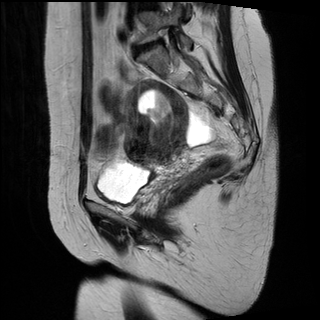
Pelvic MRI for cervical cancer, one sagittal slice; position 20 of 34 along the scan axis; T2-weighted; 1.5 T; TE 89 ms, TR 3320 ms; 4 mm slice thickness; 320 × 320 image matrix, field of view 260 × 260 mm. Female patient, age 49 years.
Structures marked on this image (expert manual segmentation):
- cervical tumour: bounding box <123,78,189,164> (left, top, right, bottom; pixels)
* * *
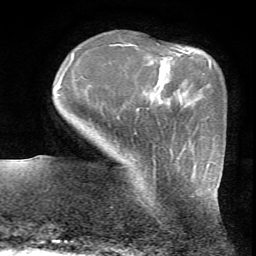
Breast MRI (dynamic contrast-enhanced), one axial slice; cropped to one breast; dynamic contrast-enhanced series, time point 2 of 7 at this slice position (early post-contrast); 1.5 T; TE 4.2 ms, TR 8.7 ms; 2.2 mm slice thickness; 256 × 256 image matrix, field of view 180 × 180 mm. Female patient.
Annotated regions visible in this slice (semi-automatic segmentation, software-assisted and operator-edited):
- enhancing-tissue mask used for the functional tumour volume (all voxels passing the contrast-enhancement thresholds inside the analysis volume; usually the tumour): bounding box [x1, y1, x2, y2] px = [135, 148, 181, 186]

• _EXERCISE DETAILS_: For every line of the records that has the word "position" in it, make a copy.

• _EXERCISE OUTPUT_:
Pelvic MRI for cervical cancer, one sagittal slice; position 20 of 34 along the scan axis; T2-weighted; 1.5 T; TE 89 ms, TR 3320 ms; 4 mm slice thickness; 320 × 320 image matrix, field of view 260 × 260 mm. Female patient, age 49 years.
Breast MRI (dynamic contrast-enhanced), one axial slice; cropped to one breast; dynamic contrast-enhanced series, time point 2 of 7 at this slice position (early post-contrast); 1.5 T; TE 4.2 ms, TR 8.7 ms; 2.2 mm slice thickness; 256 × 256 image matrix, field of view 180 × 180 mm. Female patient.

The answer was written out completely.